Description of the task
The whole of the data is to be duplicated precisely.
________________________
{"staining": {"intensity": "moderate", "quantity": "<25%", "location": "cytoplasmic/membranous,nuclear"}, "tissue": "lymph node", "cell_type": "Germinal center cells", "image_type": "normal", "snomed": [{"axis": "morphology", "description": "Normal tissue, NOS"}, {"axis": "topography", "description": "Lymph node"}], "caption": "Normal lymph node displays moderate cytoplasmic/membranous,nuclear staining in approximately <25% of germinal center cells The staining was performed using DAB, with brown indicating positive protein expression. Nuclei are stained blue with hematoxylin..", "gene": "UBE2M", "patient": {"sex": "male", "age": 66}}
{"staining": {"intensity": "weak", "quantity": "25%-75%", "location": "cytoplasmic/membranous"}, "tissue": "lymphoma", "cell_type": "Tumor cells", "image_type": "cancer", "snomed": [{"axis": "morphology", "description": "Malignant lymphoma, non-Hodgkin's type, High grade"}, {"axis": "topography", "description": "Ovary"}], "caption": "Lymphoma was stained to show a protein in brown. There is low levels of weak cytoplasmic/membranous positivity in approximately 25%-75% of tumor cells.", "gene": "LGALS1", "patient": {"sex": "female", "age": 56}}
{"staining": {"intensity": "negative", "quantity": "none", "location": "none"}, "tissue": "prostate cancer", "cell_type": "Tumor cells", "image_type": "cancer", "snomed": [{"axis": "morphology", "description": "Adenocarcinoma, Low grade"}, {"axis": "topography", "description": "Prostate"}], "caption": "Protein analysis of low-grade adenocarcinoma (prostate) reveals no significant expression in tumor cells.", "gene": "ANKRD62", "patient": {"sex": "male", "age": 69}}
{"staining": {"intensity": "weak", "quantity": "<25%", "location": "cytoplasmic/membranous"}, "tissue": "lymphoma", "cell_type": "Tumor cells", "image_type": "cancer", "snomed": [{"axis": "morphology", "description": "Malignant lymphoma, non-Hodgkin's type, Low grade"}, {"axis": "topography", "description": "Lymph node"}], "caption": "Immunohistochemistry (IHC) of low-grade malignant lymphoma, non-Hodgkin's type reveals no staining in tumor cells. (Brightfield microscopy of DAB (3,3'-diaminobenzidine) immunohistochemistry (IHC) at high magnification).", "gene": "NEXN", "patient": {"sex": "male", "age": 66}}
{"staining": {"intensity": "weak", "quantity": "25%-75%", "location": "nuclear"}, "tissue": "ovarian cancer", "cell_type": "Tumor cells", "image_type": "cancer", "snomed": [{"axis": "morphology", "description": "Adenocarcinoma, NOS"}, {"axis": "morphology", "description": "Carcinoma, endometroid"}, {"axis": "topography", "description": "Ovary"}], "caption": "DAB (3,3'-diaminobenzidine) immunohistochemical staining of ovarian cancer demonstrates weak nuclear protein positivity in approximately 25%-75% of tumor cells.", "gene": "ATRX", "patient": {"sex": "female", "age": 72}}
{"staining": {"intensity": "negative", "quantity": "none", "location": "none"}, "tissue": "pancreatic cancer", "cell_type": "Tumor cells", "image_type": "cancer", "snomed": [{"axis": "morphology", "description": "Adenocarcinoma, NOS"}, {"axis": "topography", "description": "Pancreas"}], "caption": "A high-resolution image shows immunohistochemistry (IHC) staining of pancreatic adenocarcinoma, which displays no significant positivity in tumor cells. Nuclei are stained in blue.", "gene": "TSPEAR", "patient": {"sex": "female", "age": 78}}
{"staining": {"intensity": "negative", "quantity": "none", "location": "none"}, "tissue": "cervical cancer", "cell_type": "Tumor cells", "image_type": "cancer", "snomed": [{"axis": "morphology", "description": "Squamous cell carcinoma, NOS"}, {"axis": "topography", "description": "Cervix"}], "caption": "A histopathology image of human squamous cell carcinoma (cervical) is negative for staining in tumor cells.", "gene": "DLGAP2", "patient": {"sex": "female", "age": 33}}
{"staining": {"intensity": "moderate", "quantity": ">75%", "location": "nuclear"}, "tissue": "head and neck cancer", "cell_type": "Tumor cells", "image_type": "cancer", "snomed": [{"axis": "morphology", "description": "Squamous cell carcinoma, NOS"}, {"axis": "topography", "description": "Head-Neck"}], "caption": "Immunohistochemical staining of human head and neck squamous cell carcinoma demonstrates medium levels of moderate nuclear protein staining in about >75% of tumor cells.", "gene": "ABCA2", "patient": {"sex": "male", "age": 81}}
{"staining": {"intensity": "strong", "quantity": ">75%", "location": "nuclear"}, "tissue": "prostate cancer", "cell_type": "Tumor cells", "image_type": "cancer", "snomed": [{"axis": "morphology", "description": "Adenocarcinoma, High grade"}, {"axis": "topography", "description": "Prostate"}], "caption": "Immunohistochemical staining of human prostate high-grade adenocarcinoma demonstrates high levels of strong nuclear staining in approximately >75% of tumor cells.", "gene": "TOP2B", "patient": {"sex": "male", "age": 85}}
________________________
Answer for the task
{"staining": {"intensity": "moderate", "quantity": "<25%", "location": "cytoplasmic/membranous,nuclear"}, "tissue": "lymph node", "cell_type": "Germinal center cells", "image_type": "normal", "snomed": [{"axis": "morphology", "description": "Normal tissue, NOS"}, {"axis": "topography", "description": "Lymph node"}], "caption": "Normal lymph node displays moderate cytoplasmic/membranous,nuclear staining in approximately <25% of germinal center cells The staining was performed using DAB, with brown indicating positive protein expression. Nuclei are stained blue with hematoxylin..", "gene": "UBE2M", "patient": {"sex": "male", "age": 66}}
{"staining": {"intensity": "weak", "quantity": "25%-75%", "location": "cytoplasmic/membranous"}, "tissue": "lymphoma", "cell_type": "Tumor cells", "image_type": "cancer", "snomed": [{"axis": "morphology", "description": "Malignant lymphoma, non-Hodgkin's type, High grade"}, {"axis": "topography", "description": "Ovary"}], "caption": "Lymphoma was stained to show a protein in brown. There is low levels of weak cytoplasmic/membranous positivity in approximately 25%-75% of tumor cells.", "gene": "LGALS1", "patient": {"sex": "female", "age": 56}}
{"staining": {"intensity": "negative", "quantity": "none", "location": "none"}, "tissue": "prostate cancer", "cell_type": "Tumor cells", "image_type": "cancer", "snomed": [{"axis": "morphology", "description": "Adenocarcinoma, Low grade"}, {"axis": "topography", "description": "Prostate"}], "caption": "Protein analysis of low-grade adenocarcinoma (prostate) reveals no significant expression in tumor cells.", "gene": "ANKRD62", "patient": {"sex": "male", "age": 69}}
{"staining": {"intensity": "weak", "quantity": "<25%", "location": "cytoplasmic/membranous"}, "tissue": "lymphoma", "cell_type": "Tumor cells", "image_type": "cancer", "snomed": [{"axis": "morphology", "description": "Malignant lymphoma, non-Hodgkin's type, Low grade"}, {"axis": "topography", "description": "Lymph node"}], "caption": "Immunohistochemistry (IHC) of low-grade malignant lymphoma, non-Hodgkin's type reveals no staining in tumor cells. (Brightfield microscopy of DAB (3,3'-diaminobenzidine) immunohistochemistry (IHC) at high magnification).", "gene": "NEXN", "patient": {"sex": "male", "age": 66}}
{"staining": {"intensity": "weak", "quantity": "25%-75%", "location": "nuclear"}, "tissue": "ovarian cancer", "cell_type": "Tumor cells", "image_type": "cancer", "snomed": [{"axis": "morphology", "description": "Adenocarcinoma, NOS"}, {"axis": "morphology", "description": "Carcinoma, endometroid"}, {"axis": "topography", "description": "Ovary"}], "caption": "DAB (3,3'-diaminobenzidine) immunohistochemical staining of ovarian cancer demonstrates weak nuclear protein positivity in approximately 25%-75% of tumor cells.", "gene": "ATRX", "patient": {"sex": "female", "age": 72}}
{"staining": {"intensity": "negative", "quantity": "none", "location": "none"}, "tissue": "pancreatic cancer", "cell_type": "Tumor cells", "image_type": "cancer", "snomed": [{"axis": "morphology", "description": "Adenocarcinoma, NOS"}, {"axis": "topography", "description": "Pancreas"}], "caption": "A high-resolution image shows immunohistochemistry (IHC) staining of pancreatic adenocarcinoma, which displays no significant positivity in tumor cells. Nuclei are stained in blue.", "gene": "TSPEAR", "patient": {"sex": "female", "age": 78}}
{"staining": {"intensity": "negative", "quantity": "none", "location": "none"}, "tissue": "cervical cancer", "cell_type": "Tumor cells", "image_type": "cancer", "snomed": [{"axis": "morphology", "description": "Squamous cell carcinoma, NOS"}, {"axis": "topography", "description": "Cervix"}], "caption": "A histopathology image of human squamous cell carcinoma (cervical) is negative for staining in tumor cells.", "gene": "DLGAP2", "patient": {"sex": "female", "age": 33}}
{"staining": {"intensity": "moderate", "quantity": ">75%", "location": "nuclear"}, "tissue": "head and neck cancer", "cell_type": "Tumor cells", "image_type": "cancer", "snomed": [{"axis": "morphology", "description": "Squamous cell carcinoma, NOS"}, {"axis": "topography", "description": "Head-Neck"}], "caption": "Immunohistochemical staining of human head and neck squamous cell carcinoma demonstrates medium levels of moderate nuclear protein staining in about >75% of tumor cells.", "gene": "ABCA2", "patient": {"sex": "male", "age": 81}}
{"staining": {"intensity": "strong", "quantity": ">75%", "location": "nuclear"}, "tissue": "prostate cancer", "cell_type": "Tumor cells", "image_type": "cancer", "snomed": [{"axis": "morphology", "description": "Adenocarcinoma, High grade"}, {"axis": "topography", "description": "Prostate"}], "caption": "Immunohistochemical staining of human prostate high-grade adenocarcinoma demonstrates high levels of strong nuclear staining in approximately >75% of tumor cells.", "gene": "TOP2B", "patient": {"sex": "male", "age": 85}}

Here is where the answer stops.